By examining the hierarchy of the xml file, we noted that the information we would like to extract is stored in the following tags:

 * for cited_patent_id:
 
                     
        references-cited> citation > doc-number 
                          citation > doc-number 
                              .
                              .
                              .
                          citation > doc-number 
       (the cited patent id for a citing patent is located under tags references-cited> citation > doc-number. 
       And a citing patent may have more than one cited patent)                  
                         
By collecting all cited patents in the parsing data, we can have a list of patents ID, for these patent ID each represent a time it is cited by a particular patent.
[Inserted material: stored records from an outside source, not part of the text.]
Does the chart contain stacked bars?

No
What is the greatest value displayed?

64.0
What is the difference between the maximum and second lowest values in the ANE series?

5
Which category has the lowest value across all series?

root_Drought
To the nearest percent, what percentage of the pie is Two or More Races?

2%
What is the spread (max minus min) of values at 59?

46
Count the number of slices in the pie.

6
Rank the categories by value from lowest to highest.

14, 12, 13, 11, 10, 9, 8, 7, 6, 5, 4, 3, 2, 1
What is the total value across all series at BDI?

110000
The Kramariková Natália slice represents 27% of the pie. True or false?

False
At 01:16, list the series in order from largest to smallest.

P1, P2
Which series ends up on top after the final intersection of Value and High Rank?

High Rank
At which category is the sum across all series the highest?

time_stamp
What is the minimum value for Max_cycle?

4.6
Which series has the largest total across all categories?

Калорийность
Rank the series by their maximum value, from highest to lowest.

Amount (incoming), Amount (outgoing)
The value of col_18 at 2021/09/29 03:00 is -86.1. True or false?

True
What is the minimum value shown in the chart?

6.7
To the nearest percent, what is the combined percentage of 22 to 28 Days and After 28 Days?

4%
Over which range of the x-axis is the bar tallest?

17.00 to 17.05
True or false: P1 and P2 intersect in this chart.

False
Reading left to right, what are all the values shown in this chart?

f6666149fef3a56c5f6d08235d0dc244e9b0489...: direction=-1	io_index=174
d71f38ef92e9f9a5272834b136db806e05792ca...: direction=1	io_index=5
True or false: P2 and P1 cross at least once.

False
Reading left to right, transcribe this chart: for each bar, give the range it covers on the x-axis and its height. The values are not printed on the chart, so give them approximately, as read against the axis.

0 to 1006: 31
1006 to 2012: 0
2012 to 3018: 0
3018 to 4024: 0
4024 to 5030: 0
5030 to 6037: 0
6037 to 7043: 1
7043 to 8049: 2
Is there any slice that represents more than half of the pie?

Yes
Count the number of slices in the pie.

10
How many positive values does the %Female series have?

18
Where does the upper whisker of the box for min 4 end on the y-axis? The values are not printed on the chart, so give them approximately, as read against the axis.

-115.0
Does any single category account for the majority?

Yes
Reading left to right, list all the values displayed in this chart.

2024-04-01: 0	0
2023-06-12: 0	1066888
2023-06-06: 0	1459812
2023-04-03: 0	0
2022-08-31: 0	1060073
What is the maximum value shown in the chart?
So, by do some counting process, we can obtain information in a list with all the cited patents and number of the time a patent be cited.

###### To find the cited_patent_id and store to a list : cited_patents

In [3]:
cited_patents = []

references_cited_tags = soup.find_all("references-cited")

citation_tags = []
for item in references_cited_tags:
    citation_tags.append(item.find_all("citation"))

cited_patents = []
for l in citation_tags:
    for item in l:
        cited_patents.append(item.find("doc-number").string)
    
cited_patents[0:5]    

[u'PP17672', u'PP18482', u'PP18483', u'4954776', u'4956606']

## Step 4. Counting Data from obtain list for number of times patents be cited than output to obtain information to file.

A patent list which contains all cited patents has been generated.
###### 4.1 Use Counter function from the collections package to return a list for every cited patents and number of the time it's cited.

In [4]:
cited_patents_count = Counter(cited_patents)

cited_scheme = [(patent, cited_patents_count[patent]) for patent in cited_patents_count]
cited_scheme[0:5]

[(u'2001/0040064', 1),
 (u'6508656', 1),
 (u'7083454', 1),
 (u'2553225', 1),
 (u'5047630', 1)]

###### 4.2 After the final list been setted up. Sorting the sequence of the patents by cited patents ID in the list and to write item to the file line by line as task required output format: 
* cited_patent_id: number of times it is cited

In [5]:
cited_scheme.sort()

output_file = open ("cited.txt", "w+")

for item in cited_scheme:
    line = item[0]+":"+ str(item[1])+"\n"
    output_file.write(line) 

output_file.close()

### Task 3 end.